+++ EXERCISE TEXT

There are at least thirty stumps, mostly box elder, in a 30 by 30-foot section of this clear-cut space. It will be luscious green pasture in two years.

Grazing and browsing animals are necessary tools for savanna restoration or development. 
We are fortunate to have several species of grazing/browsing animals on our farm. Each species is a different tool to use in pasture and soil restoration. I believe bison have some advantages in restoration work but properly managed cattle can do a perfectly adequate job.

I use bale rings for cattle. Without rings, cattle tend to lie on the hay. Once they do that they will not eat from that pile. I move the bale rings each time I refill them. That prevents the development of thick manure-hay mats. Thick mats can smother the grass for a year or two. 
On the other hand, thick mats seem to be great organism incubators. Microorganisms, worms and insects spread outward from mats for years.

This photo shows some of our sheep in their winter pasture. They have debarked a small elm seedling. Brush clearing is something that sheep and goats are very good at, winter or summer. We use the sheep to de-brush smaller areas of the farm. That is particularly convenient using moveable, electrified, mesh fencing. Sheep can be a very useful tool, but left too long. Overgrazing by sheep can damage savannas and pastures. They can both kill too many woody plants. Sheep graze very short. Left too long in a rotation, they can kill grasses and legumes.

Since I am on the topic of grazing animals, I will mention horses. Horses are not a good tool for pasture or savanna restoration. Fundamentally, that is a result of their small stomachs and natural need to run from danger. Horses are relatively fussy eaters. We keep a herd of ten horses. I rotate the cattle and sheep through the horse pastures to manage those pastures correctly.

Pasture improvement is relatively easy. Savanna restoration is a lot of work. It might be less costly to buy additional land than to restore what we have. But that is not the point. We should improve the land we care for.

I intend to write an update next year.

++++++
+++ DATASET CONTENT

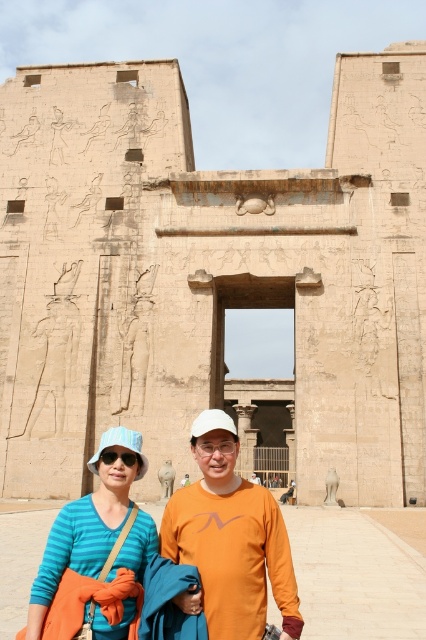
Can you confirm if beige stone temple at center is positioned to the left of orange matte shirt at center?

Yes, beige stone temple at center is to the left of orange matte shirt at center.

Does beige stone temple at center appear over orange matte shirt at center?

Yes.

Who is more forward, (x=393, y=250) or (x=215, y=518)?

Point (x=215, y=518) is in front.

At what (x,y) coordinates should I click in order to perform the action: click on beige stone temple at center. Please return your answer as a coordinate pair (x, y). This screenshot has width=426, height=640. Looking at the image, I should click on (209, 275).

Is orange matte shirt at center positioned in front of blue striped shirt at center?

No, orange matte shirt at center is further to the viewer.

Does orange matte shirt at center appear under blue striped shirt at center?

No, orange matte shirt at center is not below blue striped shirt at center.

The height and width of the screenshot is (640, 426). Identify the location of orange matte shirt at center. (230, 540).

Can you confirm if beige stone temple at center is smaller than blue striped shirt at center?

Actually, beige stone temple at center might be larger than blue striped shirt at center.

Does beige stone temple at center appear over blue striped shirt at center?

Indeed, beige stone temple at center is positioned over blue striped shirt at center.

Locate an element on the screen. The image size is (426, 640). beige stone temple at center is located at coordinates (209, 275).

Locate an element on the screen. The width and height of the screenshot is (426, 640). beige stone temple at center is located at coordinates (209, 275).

++++++
+++ DATASET CONTENT

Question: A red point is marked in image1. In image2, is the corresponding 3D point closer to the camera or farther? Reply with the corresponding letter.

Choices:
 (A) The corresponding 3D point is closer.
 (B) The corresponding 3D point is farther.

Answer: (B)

++++++
+++ DATASET CONTENT

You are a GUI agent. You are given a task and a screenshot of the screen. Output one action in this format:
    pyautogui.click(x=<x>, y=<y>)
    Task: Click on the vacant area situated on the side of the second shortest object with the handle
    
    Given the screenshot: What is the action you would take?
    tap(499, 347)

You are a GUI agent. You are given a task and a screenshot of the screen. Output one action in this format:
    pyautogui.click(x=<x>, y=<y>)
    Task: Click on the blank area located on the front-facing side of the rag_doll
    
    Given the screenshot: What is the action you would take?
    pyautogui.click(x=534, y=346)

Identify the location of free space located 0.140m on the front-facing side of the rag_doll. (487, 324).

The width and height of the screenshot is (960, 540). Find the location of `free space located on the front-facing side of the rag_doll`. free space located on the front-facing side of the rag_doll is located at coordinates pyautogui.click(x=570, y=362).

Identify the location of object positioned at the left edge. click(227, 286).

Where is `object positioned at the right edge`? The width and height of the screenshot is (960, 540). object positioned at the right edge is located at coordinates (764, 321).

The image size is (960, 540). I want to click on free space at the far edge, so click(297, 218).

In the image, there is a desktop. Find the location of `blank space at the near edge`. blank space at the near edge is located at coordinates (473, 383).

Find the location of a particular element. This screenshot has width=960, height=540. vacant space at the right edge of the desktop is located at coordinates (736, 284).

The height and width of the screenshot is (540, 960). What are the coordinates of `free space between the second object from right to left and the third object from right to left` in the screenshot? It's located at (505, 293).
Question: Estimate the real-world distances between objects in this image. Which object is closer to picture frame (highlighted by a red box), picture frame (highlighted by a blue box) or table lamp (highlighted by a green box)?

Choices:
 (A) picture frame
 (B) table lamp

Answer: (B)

++++++

* _WHAT YOU WILL DO_
**1.** In the farm restoration text, what does the writer avoid by moving the bale rings each time they are refilled?
**2.** Based on the farm restoration text, mark each statement yes or no, and quote the words that decide it. (a) The writer keeps a herd of ten horses. (b) Horses are described as a good tool for savanna restoration. (c) The sheep are used to clear brush from the larger areas of the farm.

* _TASK SOLUTIONS_
**1.** The buildup of thick manure-hay mats.

**2.**
(a) Yes: "We keep a herd of ten horses."
(b) No: "Horses are not a good tool for pasture or savanna restoration."
(c) No: "We use the sheep to de-brush smaller areas of the farm."